LOL, it is not enough to put it up and throw em in it.
I have found that each animal needs to be habituated to the sting first under controlled means (leash).
Animals with no exp. with it go thru too fast to get the benefit of the shock.
Sooo.  Do this on a weekend or when you will have time to train.
First I make sure fence has a good charge to it.  You need a fence that will make an impression on them.
Attach animal to a lead that will not carry the shock thru to you. 
Then walk the fence line and let the animal commit to the mistake of going thru. Let it happen and stay out of its flight path. You want it to get a good shock. I let the animal make as many mistakes as possible. I want it to remember what happens when you touch the fence stand.  Horned animals do present a problem as horns are not conductive.
Then I use a very short tether and stake the animal next to the fence and give it some more time to explore the fence in such a manner that they can only make contact with the fence but not get thru it.
Last step, if your animal is hard to catch leave a catch leash on it till your sure it has learned that it is to stay where you left em.  If this goes well then take off the tether and your done.
If this does not work, then have a bar be que or head to the auction. LOL


----------



## alsea1 (Mar 16, 2014)

And during this training you must not leave in case you have to untangle or rescue or catch an animal.


----------



## Scooby308 (Mar 16, 2014)

I read somewhere (don't remember where) that one fellow built an electric fence paddock inside of a hog panel paddock. He would turn them out and watch.
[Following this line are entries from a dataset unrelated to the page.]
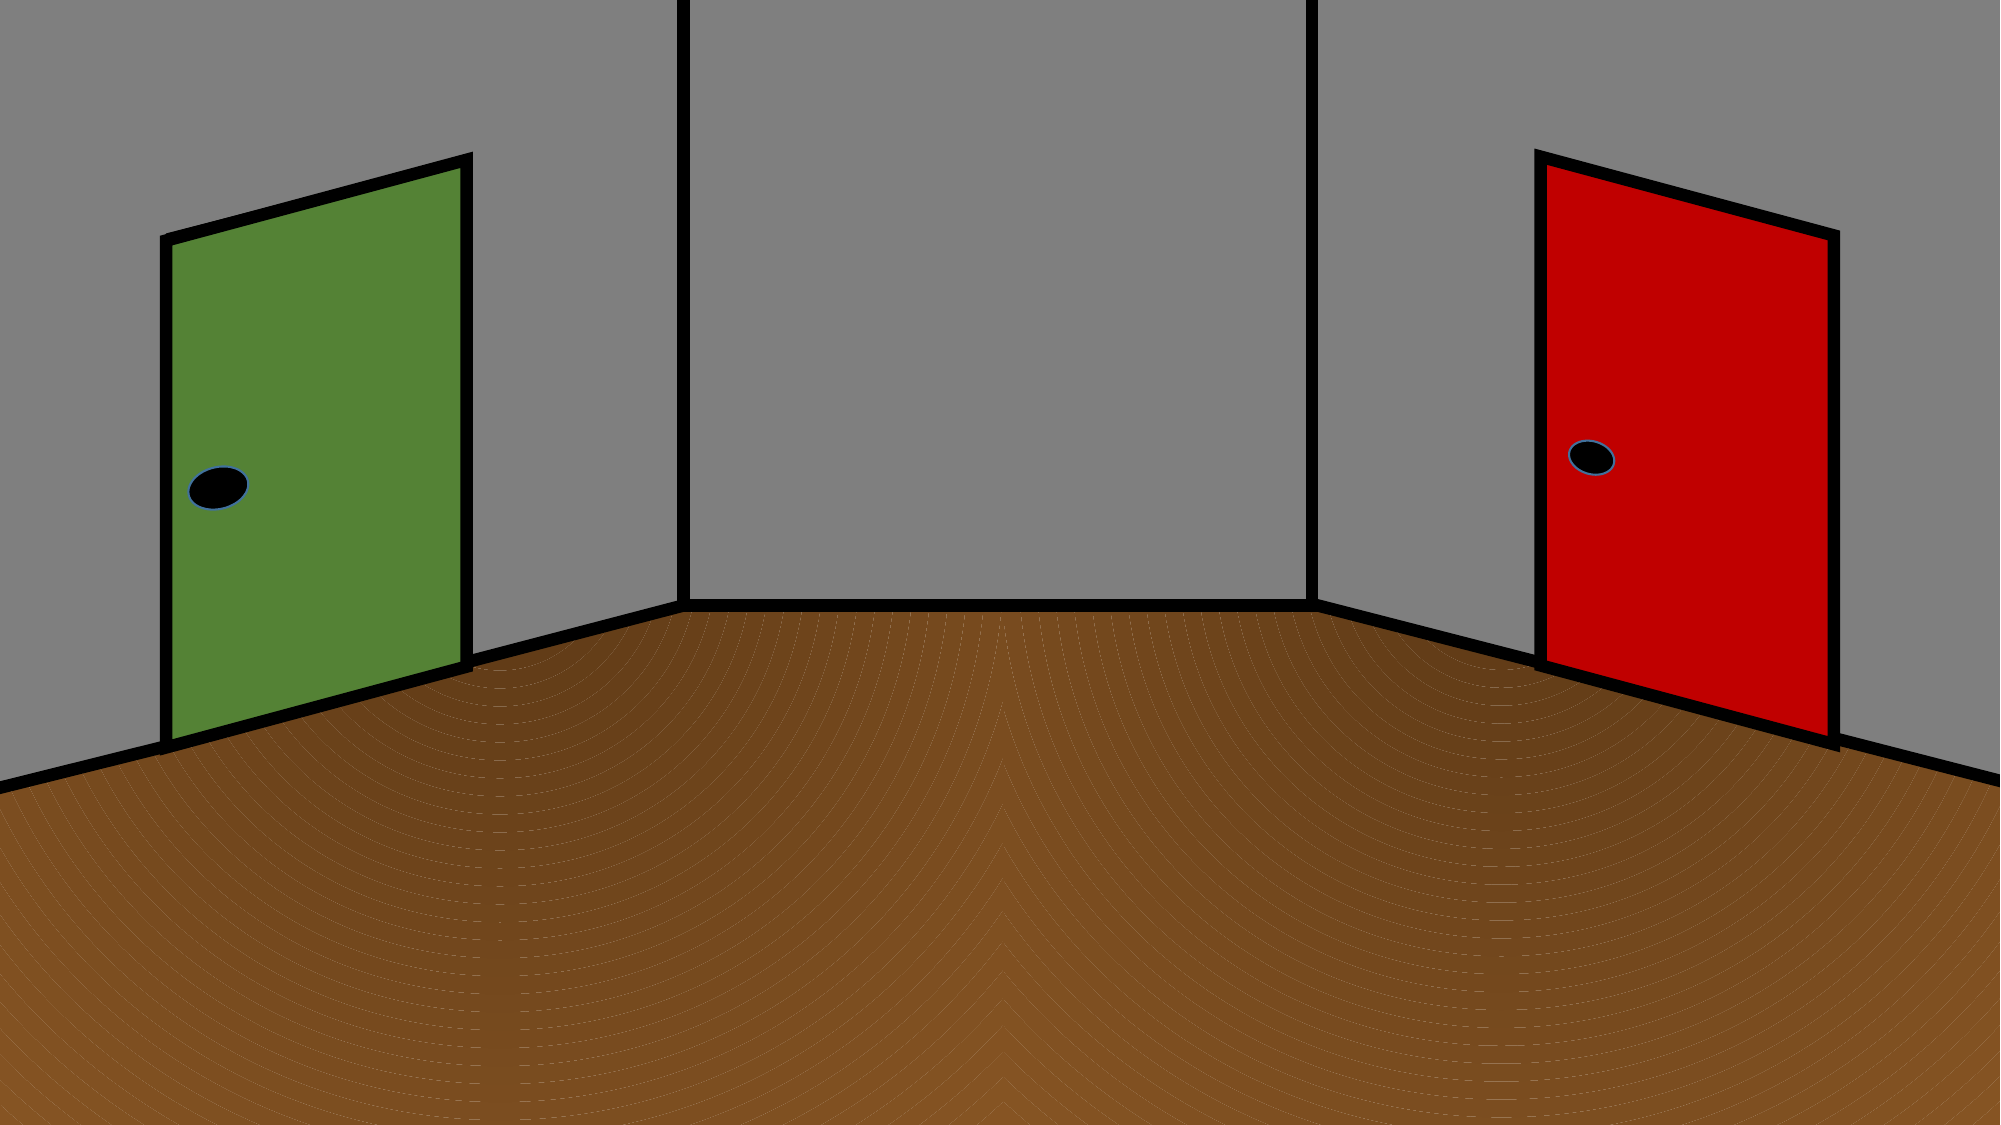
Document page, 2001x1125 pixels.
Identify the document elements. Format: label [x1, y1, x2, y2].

text_box [0, 0, 2000, 1125]
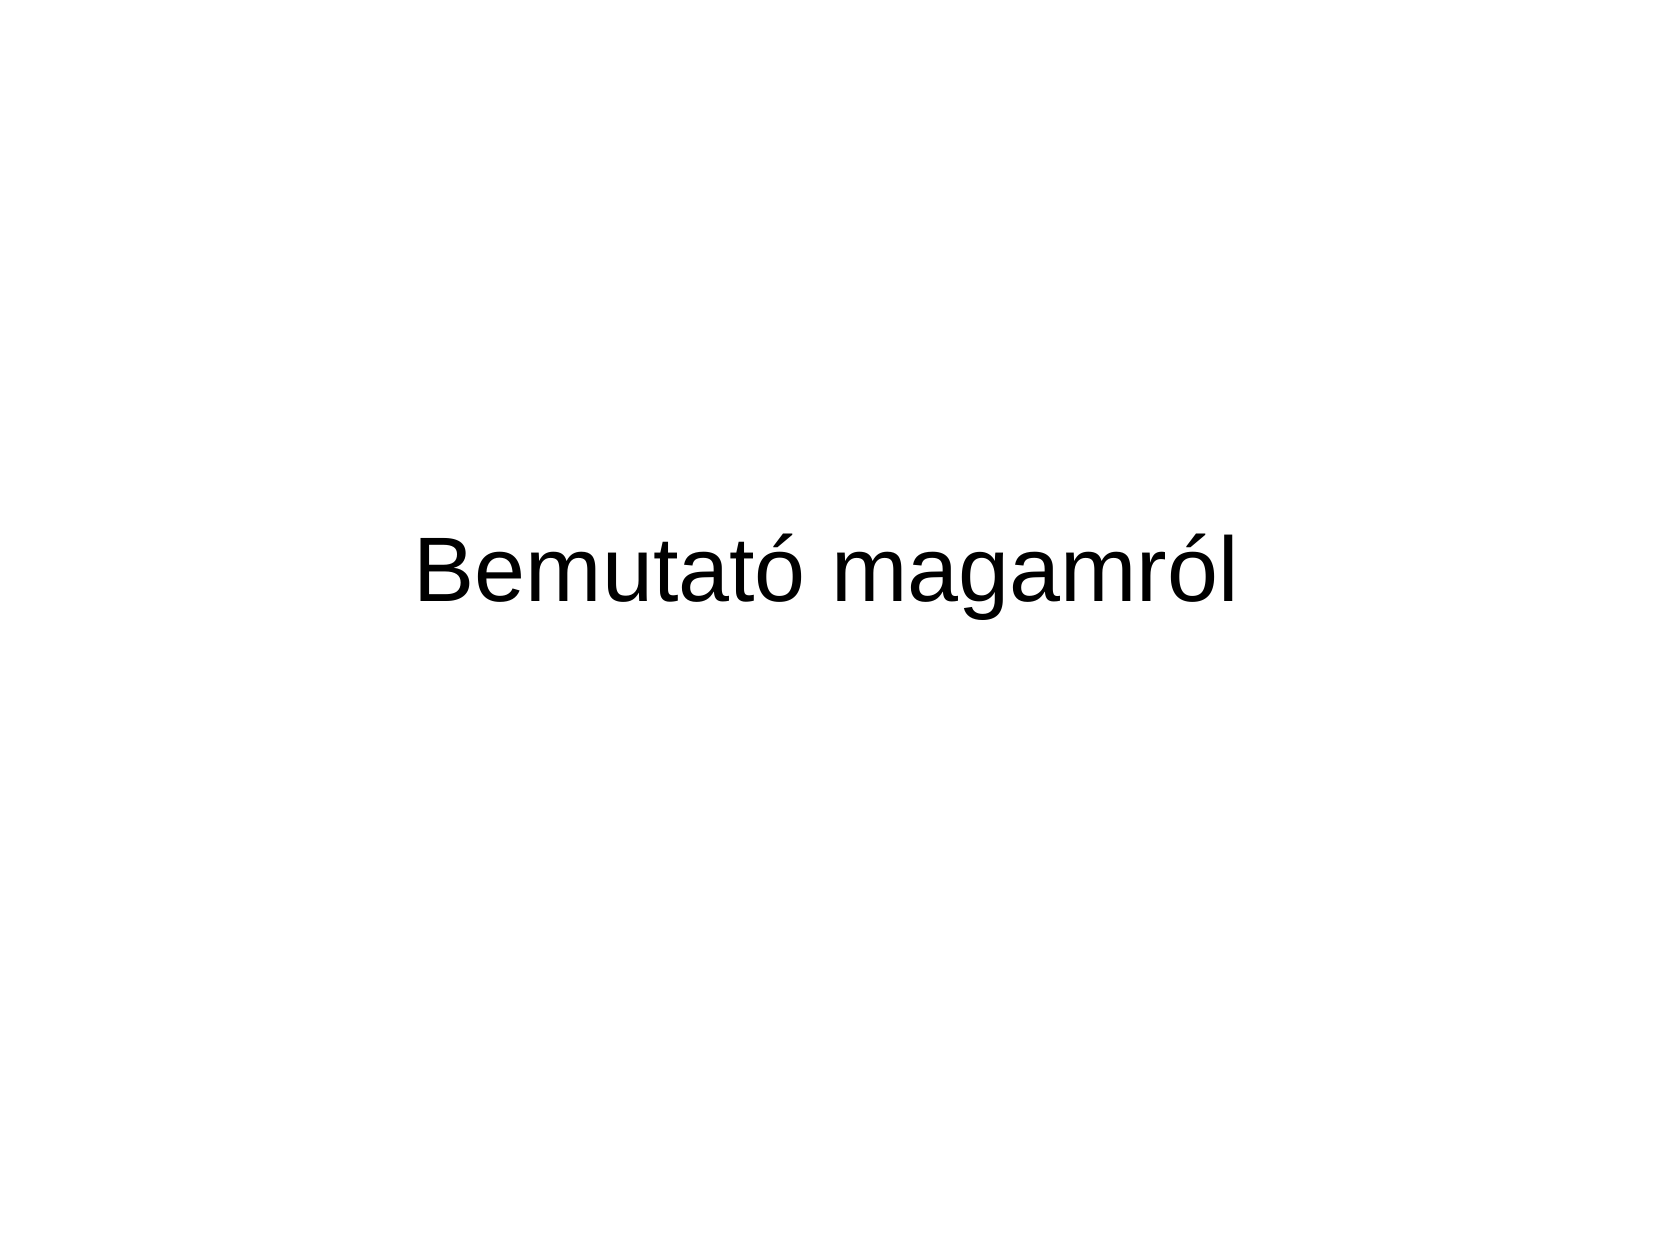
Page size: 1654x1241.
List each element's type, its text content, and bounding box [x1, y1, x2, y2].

title Bemutató magamról [82, 466, 1571, 674]
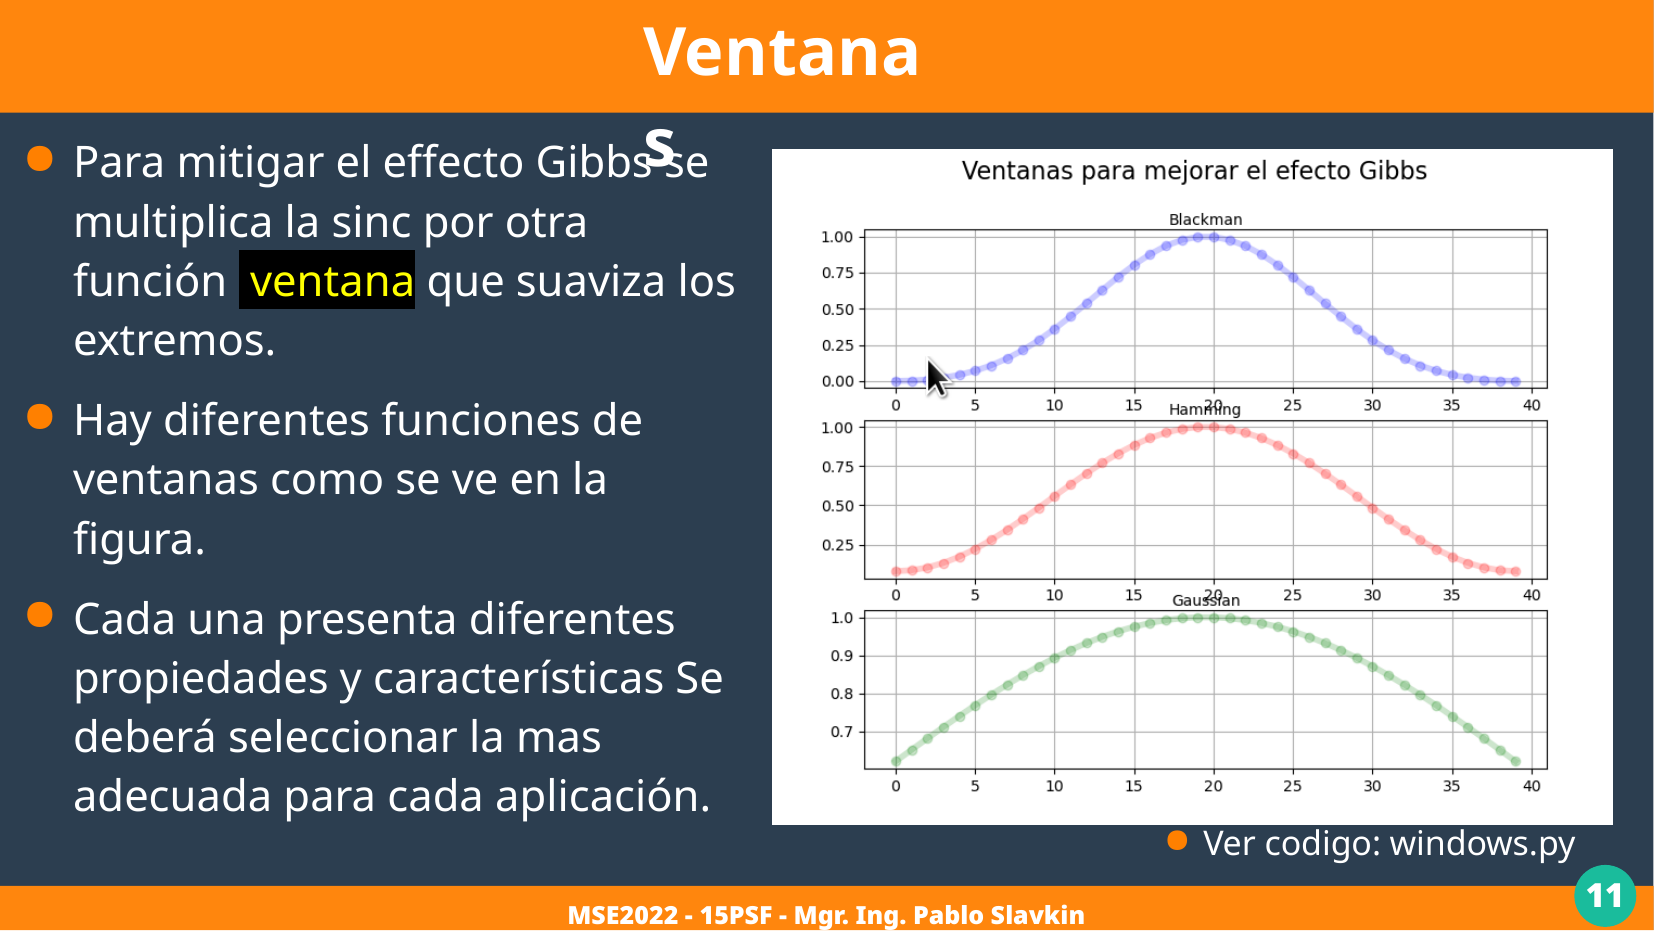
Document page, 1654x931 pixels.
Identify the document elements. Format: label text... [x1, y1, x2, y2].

list Para mitigar el effecto Gibbs se multiplica la sinc por otra función ventana que suaviza los extremos. Hay diferentes funciones de ventanas como se ve en la figura. Cada una presenta diferentes propiedades y características Se deberá seleccionar la mas adecuada para cada aplicación. [5, 131, 751, 826]
title Ventanas [643, 4, 944, 113]
list Ver codigo: windows.py [1150, 826, 1594, 873]
picture [772, 149, 1613, 826]
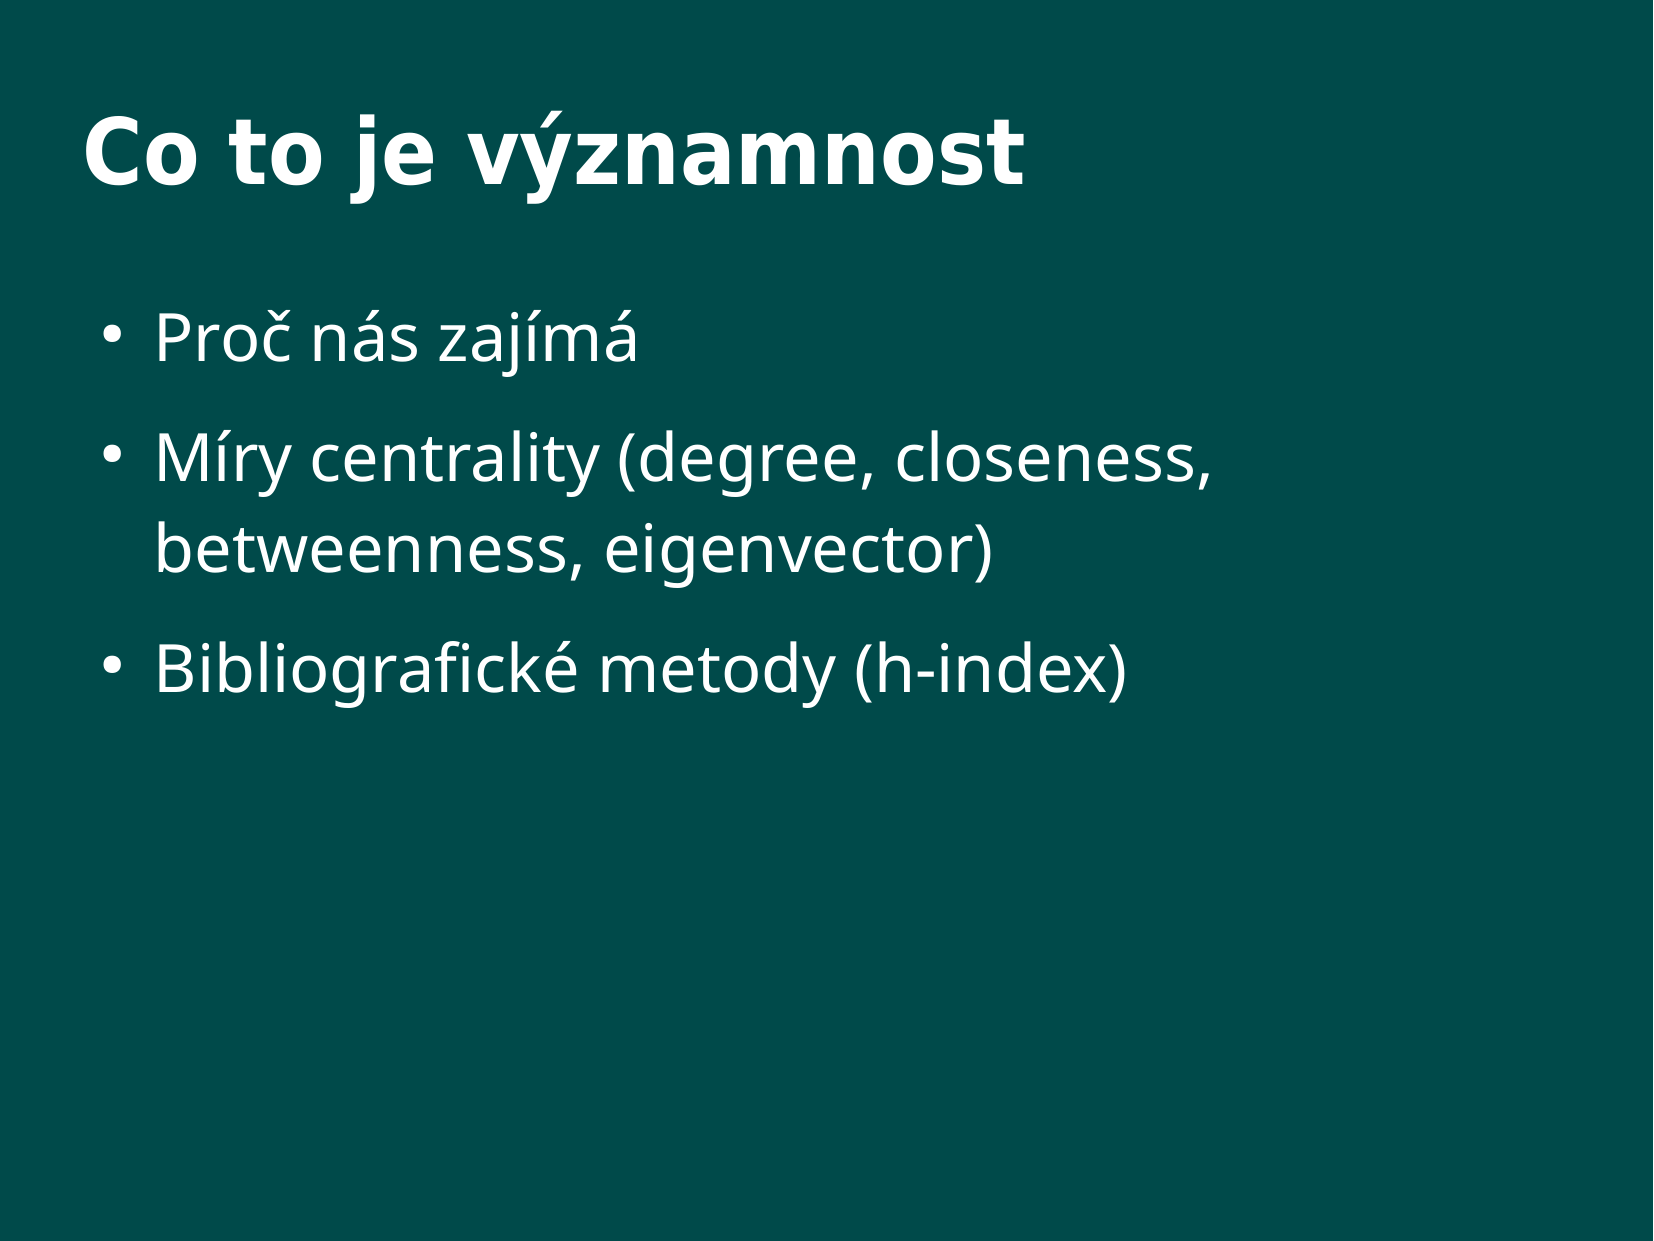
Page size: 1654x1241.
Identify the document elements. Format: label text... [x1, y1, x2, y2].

If they shot through the electric fence the other paddock would keep them in.


----------



## Goat Whisperer (Mar 16, 2014)

Scooby308 said:


> I read somewhere (don't remember where) that one fellow built an electric fence paddock inside of a hog panel paddock. He would turn them out and watch. If they shot through the electric fence the other paddock would keep them in.


That is basically what we do. Sometimes we do it the way alsea1 was talking about.


----------



## upsidedown (Apr 9, 2015)

we also put plastic ribbon on the electric fence to they see it...never had a goat go through it but there is always the first time.


----------